The entire New York City Marathon course totals approximately 26.2 miles, and winds its way through all of the five boroughs that comprise New York City. It begins in Staten Island, then continues through Brooklyn, Queens, Manhattan, up to the Bronx, then back to Manhattan, where the finish line is located in Central Park.
We arrived too late to see the early elite runners, who had already passed this spot, but we were there for two hours to see a large portion of other marathon participants as they ran by.
There were runners for as far as the eye could see! Many streets were closed, to allow them to run the course without obstacle.
There were an estimated 43,000 participants this year, many from different countries.

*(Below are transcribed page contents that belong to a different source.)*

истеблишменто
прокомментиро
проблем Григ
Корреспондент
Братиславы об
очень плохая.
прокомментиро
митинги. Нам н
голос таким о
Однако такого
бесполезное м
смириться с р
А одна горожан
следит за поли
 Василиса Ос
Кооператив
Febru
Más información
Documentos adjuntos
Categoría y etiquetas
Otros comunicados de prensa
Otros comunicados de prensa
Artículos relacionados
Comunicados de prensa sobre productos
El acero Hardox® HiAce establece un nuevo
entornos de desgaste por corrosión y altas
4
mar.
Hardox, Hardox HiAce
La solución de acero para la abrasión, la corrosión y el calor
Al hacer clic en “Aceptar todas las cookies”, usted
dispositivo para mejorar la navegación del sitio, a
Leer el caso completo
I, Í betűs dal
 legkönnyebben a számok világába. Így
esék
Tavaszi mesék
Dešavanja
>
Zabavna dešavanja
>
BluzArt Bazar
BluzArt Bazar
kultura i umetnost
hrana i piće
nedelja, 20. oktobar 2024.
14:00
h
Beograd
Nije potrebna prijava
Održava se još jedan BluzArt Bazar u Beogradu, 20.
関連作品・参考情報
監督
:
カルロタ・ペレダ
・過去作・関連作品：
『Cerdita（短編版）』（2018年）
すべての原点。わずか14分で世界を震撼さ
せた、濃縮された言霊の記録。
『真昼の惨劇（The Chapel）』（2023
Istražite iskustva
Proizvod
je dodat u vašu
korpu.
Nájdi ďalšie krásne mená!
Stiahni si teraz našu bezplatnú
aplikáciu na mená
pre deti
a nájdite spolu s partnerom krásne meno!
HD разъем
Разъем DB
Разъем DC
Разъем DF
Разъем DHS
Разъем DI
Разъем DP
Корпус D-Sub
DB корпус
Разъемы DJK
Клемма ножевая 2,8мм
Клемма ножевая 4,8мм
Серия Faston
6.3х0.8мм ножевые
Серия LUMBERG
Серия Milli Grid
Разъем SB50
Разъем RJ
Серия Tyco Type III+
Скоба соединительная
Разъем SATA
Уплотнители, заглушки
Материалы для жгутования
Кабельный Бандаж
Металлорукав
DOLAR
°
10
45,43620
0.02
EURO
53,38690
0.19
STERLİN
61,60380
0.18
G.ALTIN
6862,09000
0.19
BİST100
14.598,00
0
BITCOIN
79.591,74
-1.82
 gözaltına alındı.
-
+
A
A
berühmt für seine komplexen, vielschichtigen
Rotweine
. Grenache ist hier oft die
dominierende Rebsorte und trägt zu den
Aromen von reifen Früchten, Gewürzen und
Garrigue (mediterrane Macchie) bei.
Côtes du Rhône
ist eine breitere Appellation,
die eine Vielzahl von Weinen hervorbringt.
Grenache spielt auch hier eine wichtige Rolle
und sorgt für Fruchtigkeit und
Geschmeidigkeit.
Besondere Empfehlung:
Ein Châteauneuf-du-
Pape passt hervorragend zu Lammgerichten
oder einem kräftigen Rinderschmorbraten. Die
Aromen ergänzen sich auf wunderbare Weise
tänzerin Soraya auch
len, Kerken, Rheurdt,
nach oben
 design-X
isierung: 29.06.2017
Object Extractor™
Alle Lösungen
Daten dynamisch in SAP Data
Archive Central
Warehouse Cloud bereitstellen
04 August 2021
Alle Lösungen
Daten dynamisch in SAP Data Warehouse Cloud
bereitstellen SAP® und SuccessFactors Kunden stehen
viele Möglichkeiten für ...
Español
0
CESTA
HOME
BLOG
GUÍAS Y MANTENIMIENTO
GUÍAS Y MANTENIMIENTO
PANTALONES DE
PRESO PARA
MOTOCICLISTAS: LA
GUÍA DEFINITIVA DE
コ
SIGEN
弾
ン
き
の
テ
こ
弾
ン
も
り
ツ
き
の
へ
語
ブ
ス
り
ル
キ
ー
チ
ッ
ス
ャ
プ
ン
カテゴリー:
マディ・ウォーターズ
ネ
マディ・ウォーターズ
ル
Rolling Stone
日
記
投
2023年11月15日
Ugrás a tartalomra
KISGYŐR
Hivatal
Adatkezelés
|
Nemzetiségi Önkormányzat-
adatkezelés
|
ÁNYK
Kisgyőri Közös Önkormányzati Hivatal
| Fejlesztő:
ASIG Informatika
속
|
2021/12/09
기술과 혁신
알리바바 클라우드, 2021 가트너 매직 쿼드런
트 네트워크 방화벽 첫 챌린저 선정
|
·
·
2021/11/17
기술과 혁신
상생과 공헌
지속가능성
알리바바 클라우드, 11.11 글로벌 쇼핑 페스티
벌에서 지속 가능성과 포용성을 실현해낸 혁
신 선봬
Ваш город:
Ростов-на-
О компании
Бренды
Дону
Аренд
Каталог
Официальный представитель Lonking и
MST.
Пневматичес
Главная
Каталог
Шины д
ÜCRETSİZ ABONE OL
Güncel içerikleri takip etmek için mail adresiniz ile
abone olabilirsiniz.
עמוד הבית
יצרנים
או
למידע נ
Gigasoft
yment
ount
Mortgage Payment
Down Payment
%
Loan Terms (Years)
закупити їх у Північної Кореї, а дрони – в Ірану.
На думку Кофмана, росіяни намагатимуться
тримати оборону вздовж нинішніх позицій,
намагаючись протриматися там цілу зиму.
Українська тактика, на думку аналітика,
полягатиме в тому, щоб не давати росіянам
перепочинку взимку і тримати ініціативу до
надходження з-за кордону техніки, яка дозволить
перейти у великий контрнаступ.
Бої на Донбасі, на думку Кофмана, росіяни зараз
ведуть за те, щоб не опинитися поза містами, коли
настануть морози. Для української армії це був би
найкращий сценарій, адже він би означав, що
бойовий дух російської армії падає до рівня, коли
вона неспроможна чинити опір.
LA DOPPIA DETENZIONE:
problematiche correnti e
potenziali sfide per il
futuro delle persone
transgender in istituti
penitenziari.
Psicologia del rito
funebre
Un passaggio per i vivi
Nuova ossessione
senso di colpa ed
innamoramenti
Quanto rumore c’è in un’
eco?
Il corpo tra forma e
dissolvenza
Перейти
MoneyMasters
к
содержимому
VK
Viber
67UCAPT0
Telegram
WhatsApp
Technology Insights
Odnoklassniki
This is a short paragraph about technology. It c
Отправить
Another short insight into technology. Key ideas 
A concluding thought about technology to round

The 2009 winner for the men, Meb Keflezighi from Mammoth Lakes, California, with a time of 02:09:15, and for the women, Deratu Tulu from Ethiopia won with a time of 02:28:52.
In the wheel chair division the top man was Kurt Fearnley from Australia, and the top woman was Edith Hunkeler from Switzerland.
We also noticed many running for a good cause, and they were wearing shirts that announced that fact.
A distance shot of volunteers in orange ponchos handing out cups of water to the runners as they passed by.
There were many spectators with whistles and bells and signs cheering on the runners. It was really exciting to watch and we hope to do this again next year, and be there earlier to see the elite men and women in the beginning.
He got a lot of attention from both participants and spectators.
This man was running barefoot!
He was also carrying a flag, but he ran by so quickly I couldn't make out what it was.
It was so inspiring to see all these determined participants, both young and old. My husband told me that he wanted to begin training so he could run in a future marathon........
.....and after seeing these runners, heading up the stragglers at the end, I think there actually might be a chance that both of us, with enough training, may be able to do just that!